Work instruction = Can you restate the lines of the entries below, word for word, from the first one through the line that includes "Overall System Success"?

Data under study =

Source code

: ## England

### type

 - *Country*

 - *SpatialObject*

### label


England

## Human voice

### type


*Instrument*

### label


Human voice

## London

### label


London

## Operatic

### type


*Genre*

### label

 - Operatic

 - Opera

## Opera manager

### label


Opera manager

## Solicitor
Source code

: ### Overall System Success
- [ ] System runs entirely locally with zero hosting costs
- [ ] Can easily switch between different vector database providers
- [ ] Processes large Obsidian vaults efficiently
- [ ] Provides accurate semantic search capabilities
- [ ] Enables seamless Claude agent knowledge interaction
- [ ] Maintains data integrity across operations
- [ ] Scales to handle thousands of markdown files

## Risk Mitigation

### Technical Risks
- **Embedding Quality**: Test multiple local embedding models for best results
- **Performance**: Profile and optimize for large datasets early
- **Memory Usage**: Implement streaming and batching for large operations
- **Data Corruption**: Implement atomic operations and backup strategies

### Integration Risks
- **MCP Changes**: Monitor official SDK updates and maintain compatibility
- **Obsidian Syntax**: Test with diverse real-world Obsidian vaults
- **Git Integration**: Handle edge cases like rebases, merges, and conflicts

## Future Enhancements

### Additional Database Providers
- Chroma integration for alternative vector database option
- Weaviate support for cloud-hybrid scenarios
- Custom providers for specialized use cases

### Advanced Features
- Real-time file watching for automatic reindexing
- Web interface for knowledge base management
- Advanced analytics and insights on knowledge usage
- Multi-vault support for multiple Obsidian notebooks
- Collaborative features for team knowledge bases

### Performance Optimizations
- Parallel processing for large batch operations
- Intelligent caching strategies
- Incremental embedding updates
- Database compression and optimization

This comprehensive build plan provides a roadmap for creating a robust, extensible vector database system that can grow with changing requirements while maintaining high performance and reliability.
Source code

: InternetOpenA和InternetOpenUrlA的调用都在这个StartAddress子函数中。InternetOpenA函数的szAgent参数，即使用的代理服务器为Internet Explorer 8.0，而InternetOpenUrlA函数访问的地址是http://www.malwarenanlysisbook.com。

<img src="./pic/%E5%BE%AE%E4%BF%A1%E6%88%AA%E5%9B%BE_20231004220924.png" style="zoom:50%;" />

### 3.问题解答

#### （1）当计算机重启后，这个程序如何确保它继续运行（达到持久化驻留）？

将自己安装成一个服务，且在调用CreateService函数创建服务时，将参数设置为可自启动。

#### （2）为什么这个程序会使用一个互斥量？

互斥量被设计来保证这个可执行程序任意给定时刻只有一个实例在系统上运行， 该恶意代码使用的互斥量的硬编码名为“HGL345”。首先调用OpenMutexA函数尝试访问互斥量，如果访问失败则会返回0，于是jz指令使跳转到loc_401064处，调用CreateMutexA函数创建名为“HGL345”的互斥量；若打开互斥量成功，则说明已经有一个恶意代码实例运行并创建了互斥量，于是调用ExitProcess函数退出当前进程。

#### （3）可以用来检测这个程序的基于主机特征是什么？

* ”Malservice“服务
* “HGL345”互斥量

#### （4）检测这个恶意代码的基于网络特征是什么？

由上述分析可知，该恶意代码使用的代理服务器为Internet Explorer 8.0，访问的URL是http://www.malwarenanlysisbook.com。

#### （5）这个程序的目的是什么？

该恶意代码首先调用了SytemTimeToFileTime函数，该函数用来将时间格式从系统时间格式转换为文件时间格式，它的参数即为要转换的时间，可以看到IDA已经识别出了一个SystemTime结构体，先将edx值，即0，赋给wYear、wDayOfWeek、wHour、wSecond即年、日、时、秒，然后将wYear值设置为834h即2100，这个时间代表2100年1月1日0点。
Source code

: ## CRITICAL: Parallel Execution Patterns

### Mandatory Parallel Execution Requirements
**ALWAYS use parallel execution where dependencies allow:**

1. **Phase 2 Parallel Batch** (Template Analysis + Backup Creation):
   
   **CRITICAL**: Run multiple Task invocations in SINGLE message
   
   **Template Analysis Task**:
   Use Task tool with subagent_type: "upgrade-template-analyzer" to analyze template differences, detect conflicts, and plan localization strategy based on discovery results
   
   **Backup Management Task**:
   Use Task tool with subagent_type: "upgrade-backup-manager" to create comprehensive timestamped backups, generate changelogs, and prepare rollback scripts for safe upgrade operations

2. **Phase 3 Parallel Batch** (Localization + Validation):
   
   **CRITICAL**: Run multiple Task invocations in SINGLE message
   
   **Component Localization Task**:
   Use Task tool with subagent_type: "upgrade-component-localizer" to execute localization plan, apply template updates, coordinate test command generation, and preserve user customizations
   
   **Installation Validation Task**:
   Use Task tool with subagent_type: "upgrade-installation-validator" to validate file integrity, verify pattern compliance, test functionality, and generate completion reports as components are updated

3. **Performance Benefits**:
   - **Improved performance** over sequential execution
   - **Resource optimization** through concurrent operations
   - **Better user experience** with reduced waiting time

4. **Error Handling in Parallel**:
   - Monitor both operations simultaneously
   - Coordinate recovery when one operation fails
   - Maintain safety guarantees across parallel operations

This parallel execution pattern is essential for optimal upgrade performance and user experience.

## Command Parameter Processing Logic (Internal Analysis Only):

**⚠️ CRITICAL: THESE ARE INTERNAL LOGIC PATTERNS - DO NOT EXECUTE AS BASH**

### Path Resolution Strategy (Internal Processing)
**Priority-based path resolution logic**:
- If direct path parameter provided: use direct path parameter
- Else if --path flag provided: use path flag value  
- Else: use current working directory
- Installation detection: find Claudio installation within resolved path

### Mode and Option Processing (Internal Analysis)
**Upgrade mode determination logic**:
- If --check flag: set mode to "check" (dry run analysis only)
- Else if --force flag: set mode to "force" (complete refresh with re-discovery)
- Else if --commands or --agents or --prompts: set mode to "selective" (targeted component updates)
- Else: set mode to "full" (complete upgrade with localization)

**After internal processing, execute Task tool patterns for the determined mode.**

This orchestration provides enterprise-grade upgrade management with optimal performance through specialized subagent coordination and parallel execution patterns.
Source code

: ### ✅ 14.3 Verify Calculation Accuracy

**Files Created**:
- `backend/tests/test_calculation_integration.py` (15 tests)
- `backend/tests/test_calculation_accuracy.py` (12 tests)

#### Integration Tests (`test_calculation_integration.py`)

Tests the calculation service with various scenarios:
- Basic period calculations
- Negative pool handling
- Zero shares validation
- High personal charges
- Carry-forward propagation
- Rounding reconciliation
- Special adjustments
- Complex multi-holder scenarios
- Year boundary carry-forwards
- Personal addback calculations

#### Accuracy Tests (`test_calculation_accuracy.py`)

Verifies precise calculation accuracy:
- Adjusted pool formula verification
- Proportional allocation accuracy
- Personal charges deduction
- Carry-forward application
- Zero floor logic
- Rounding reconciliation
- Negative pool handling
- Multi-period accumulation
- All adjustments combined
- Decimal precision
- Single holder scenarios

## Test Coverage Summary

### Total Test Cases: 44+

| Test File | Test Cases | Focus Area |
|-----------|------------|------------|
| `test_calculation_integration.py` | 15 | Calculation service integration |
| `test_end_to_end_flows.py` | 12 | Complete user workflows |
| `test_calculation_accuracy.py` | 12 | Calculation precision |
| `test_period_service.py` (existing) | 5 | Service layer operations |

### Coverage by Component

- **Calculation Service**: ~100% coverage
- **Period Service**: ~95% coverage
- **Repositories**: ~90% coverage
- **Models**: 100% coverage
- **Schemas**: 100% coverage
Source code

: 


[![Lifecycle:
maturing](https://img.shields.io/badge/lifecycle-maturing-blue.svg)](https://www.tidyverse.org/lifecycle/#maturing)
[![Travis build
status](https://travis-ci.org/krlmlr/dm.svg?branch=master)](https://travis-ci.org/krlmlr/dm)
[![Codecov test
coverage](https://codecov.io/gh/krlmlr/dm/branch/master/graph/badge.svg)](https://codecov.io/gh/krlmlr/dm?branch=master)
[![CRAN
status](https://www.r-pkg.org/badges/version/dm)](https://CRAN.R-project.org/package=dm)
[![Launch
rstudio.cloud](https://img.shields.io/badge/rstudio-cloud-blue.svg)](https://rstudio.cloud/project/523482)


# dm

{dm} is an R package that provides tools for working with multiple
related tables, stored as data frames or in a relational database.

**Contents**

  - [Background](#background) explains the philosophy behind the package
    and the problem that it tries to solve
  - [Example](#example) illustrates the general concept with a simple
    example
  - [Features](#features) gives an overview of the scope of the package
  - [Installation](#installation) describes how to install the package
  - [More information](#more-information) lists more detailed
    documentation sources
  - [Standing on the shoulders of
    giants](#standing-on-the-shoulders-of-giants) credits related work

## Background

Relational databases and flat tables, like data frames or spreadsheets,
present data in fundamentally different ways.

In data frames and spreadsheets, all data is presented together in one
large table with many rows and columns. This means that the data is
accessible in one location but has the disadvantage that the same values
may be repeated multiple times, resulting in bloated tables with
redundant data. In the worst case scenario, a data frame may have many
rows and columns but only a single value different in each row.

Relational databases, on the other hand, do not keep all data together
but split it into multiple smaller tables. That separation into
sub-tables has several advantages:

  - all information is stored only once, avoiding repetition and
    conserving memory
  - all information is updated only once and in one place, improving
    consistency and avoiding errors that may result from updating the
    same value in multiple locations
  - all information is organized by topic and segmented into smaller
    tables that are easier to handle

Written answer =
Source code

: ## England

### type

 - *Country*

 - *SpatialObject*

### label


England

## Human voice

### type


*Instrument*

### label


Human voice

## London

### label


London

## Operatic

### type


*Genre*

### label

 - Operatic

 - Opera

## Opera manager

### label


Opera manager

## Solicitor
Source code

: ### Overall System Success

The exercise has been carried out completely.